PASSAGE GIVEN —
____

Datapoint 2200 computer. Photo courtesy of Austin Roche.

In 1975, Intel’s next big plan was the 8800 processor designed to be Intel’s chief architecture for the 1980s. This processor was called a “micromainframe” because of its planned high performance. It had an entirely new instruction set designed for high-level languages such as Ada, and supported object-oriented programming and garbage collection at the hardware level. Unfortunately, this chip was too ambitious for the time and fell drastically behind schedule. It eventually launched in 1981 (as the iAPX 432) with disappointing performance, and was a commercial failure.

Because the iAPX 432 was behind schedule, Intel decided in 1976 that they needed a simple, stop-gap processor to sell until the iAPX 432 was ready. Intel rapidly designed the 8086 as a 16-bit processor somewhat compatible with the 8-bit 8080,4 released in 1978. The 8086 had its big break with the introduction of the IBM Personal Computer (PC) in 1981. By 1983, the IBM PC was the best-selling computer and became the standard for personal computers. The processor in the IBM PC was the 8088, a variant of the 8086 with an 8-bit bus. The success of the IBM PC made the 8086 architecture a standard that still persists, 42 years later.

Why did the IBM PC pick the Intel 8088 processor?7 According to Dr. David Bradley, one of the original IBM PC engineers, a key factor was the team’s familiarity with Intel’s development systems and processors. (They had used the Intel 8085 in the earlier IBM Datamaster desktop computer.) Another engineer, Lewis Eggebrecht, said the Motorola 68000 was a worthy competitor6 but its 16-bit data bus would significantly increase cost (as with the 8086). He also credited Intel’s better support chips and development tools.5

In any case, the decision to use the 8088 processor cemented the success of the x86 family. The IBM PC AT (1984) upgraded to the compatible but more powerful 80286 processor. In 1985, the x86 line moved to 32 bits with the 80386, and then 64 bits in 2003 with AMD’s Opteron architecture. The x86 architecture is still being extended with features such as AVX-512 vector operations (2016). But even though all these changes, the x86 architecture retains compatibility with the original 8086.

Transistors
The 8086 chip was built with a type of transistor called NMOS. The transistor can be considered a switch, controlling the flow of current between two regions called the source and drain. These transistors are built by doping areas of the silicon substrate with impurities to create “diffusion” regions that have different electrical properties. The transistor is activated by the gate, made of a special type of silicon called polysilicon, layered above the substrate silicon. The transistors are wired together by a metal layer on top, building the complete integrated circuit. While modern processors may have over a dozen metal layers, the 8086 had a single metal layer.

Structure of a MOSFET in the integrated circuit.

The closeup photo of the silicon below shows some of the transistors from the arithmetic-logic unit (ALU). The doped, conductive silicon has a dark purple color. The white stripes are where a polysilicon wire crossed the silicon, forming the gate of a transistor. (I count 23 transistors forming 7 gates.) The transistors have complex shapes to make the layout as efficient as possible. In addition, the transistors have different sizes to provide higher power where needed. Note that neighboring transistors can share the source or drain, causing them to be connected together. The circles are connections (called vias) between the silicon layer and the metal wiring, while the small squares are connections between the silicon layer and the polysilicon.

____

RECORDS SHOWN —
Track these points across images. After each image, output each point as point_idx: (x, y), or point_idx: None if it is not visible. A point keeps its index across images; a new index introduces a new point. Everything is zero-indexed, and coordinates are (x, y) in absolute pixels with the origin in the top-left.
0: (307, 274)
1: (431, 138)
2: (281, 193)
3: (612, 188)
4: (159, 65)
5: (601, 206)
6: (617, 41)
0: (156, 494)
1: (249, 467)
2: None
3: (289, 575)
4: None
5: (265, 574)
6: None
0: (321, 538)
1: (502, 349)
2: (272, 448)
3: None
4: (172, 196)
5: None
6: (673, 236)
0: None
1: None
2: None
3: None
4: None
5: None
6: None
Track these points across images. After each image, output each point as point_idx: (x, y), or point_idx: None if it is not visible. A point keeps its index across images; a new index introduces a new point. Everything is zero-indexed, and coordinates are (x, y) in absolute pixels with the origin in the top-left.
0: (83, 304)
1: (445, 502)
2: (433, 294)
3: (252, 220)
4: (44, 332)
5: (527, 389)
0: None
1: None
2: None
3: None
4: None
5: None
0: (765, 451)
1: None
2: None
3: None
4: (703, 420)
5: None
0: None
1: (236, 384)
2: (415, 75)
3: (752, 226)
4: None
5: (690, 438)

____

EXERCISE BRIEF — From the passage on the Intel 8086 above, copy the words starting at "In any case, the" and ending at "the original 8086.".

ANSWER BELOW —
In any case, the decision to use the 8088 processor cemented the success of the x86 family. The IBM PC AT (1984) upgraded to the compatible but more powerful 80286 processor. In 1985, the x86 line moved to 32 bits with the 80386, and then 64 bits in 2003 with AMD’s Opteron architecture. The x86 architecture is still being extended with features such as AVX-512 vector operations (2016). But even though all these changes, the x86 architecture retains compatibility with the original 8086.